I'd love to see a preventative imaging study on folks with lots of symptoms. That'd be interesting. Pair it with lab work too. With post Lyme symptoms, they've found a lot of folks (not all, but a lot) actually have another disease process that's active. Like, let's diagnose stuff, yeah? It's there. We can totally do this. But no. Medicine has decided it's more important to demonize Lyme patients and let a few egregiously poorly behaved ones dictate what happens to everyone.


(As evidence, I submit the teen's rheum very precisely and very emphatically telling us there was no reason to come back now that we'd done the antibiotics. Like, they were very obviously and very intentionally trying to defend themselves from a crazy Lyme bounce back. No interest in follow up. No interest in persistent symptoms...because of course, they can't exist unless medicine says so. Meanwhile, my teen is at the two year mark of fever and joint pain while already having an underlying neuromotor issue. Can you imagine how awesome dealing with medicine makes her feel?)


Someday when I have unlimited free time and a lot more energy, I'd love to go down the list of studies on preventative imaging. I haven't found one yet that makes me think there's merit to the false positive excuse. Maybe it's out there and I haven't read it yet...who knows. 


But out of grandparents and parents and me,  42% of us would have lived longer or had better outcomes with preventative imaging. It goes up to 57% if you include the grandparent with likely hyperaldosteronism (but they really needed blood work, imaging isn't the primary diagnostic route, however, imaging was how I knew my suddenly high blood pressure was hormonal because I knew there was an adrenal tumor so...).

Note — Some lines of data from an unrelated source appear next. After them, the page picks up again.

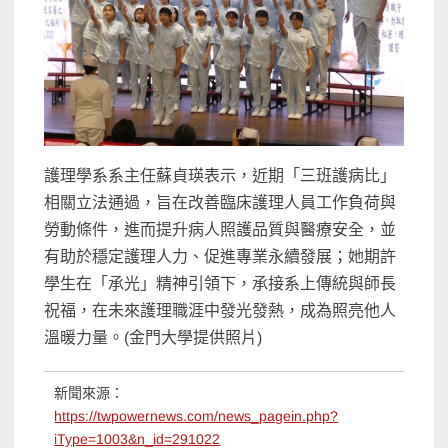
護理學系系主任蘇貞瑛表示，近期「三班護病比」
相關立法通過，旨在改善臨床護理人員工作負荷與
勞動條件，進而提升病人照護品質與醫療安全，並
有助於穩定護理人力、促進專業永續發展；她期許
學生在「承光」精神引領下，承接系上傳統與師長
祝福，在未來護理職涯中發光發熱，成為照亮他人
溫暖力量。(金門大學提供照片)
新聞來源：
https://twpowernews.com/news_pagein.php?
iType=1003&n_id=291022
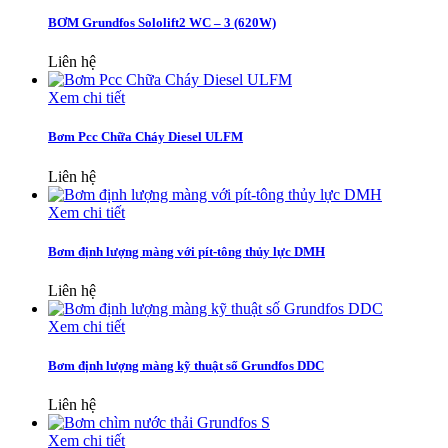
BƠM Grundfos Sololift2 WC – 3 (620W)
Liên hệ
Xem chi tiết
Bơm Pcc Chữa Cháy Diesel ULFM
Liên hệ
Xem chi tiết
Bơm định lượng màng với pít-tông thủy lực DMH
Liên hệ
Xem chi tiết
Bơm định lượng màng kỹ thuật số Grundfos DDC
Liên hệ
Xem chi tiết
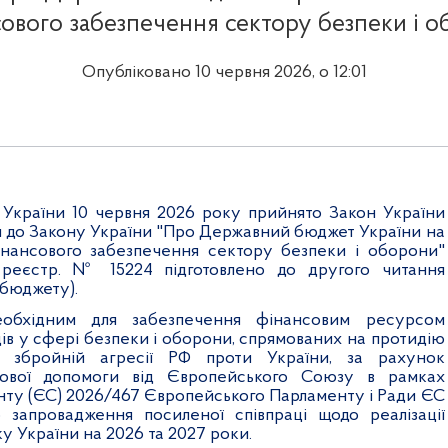
ового забезпечення сектору безпеки і 
Опубліковано 10 червня 2026, о 12:01
України 10 червня 2026 року прийнято Закон України
н до Закону України "Про Державний бюджет України на
інансового забезпечення сектору безпеки і оборони"
 реєстр. № 15224 підготовлено до другого читання
 бюджету).
бхідним для забезпечення фінансовим ресурсом
ів у сфері безпеки і оборони, спрямованих на протидію
й збройній агресії РФ проти України, за рахунок
сової допомоги від Європейського Союзу в рамках
нту (ЄС) 2026/467 Європейського Парламенту і Ради ЄС
о запровадження посиленої співпраці щодо реалізації
у України на 2026 та 2027 роки.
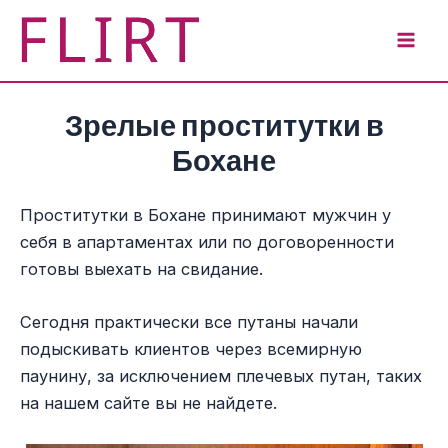
Перейти
к
Mai
содержимому
Men
Зрелые проститутки в
Бохане
Проститутки в Бохане принимают мужчин у
себя в апартаментах или по договоренности
готовы выехать на свидание.
Сегодня практически все путаны начали
подыскивать клиентов через всемирную
паунину, за исключением плечевых путан, таких
на нашем сайте вы не найдете.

I get that anomalies happen, but I'd like to see this idea of preventative imaging being total garbage more heavily reflected in my family. But it's not. Why is that? 


What if we asked the question for every MRI that found something actionable, whether an MRI earlier on would have improved the outcome (less meds, longer/better life, less surgery, lower costs) and then tallied the responses? That'd be hella interesting to see, don't you think? It'd be a very passive thing too. Program it in the medical records software, make it part of the SOP for every patient. Do it for a year, crunch the numbers, and I bet we'd find some new perspectives.


Anyway, between that appointment and taking the teen to a thing, plus even working a bit, I'm whatever level of knackered roadkill is at. On the positive side, this day had a lot of balance. I did a lot. I'm not sure it's an improvement in overall capacity, but I at least touched most aspects of my life and was productive so...yay me???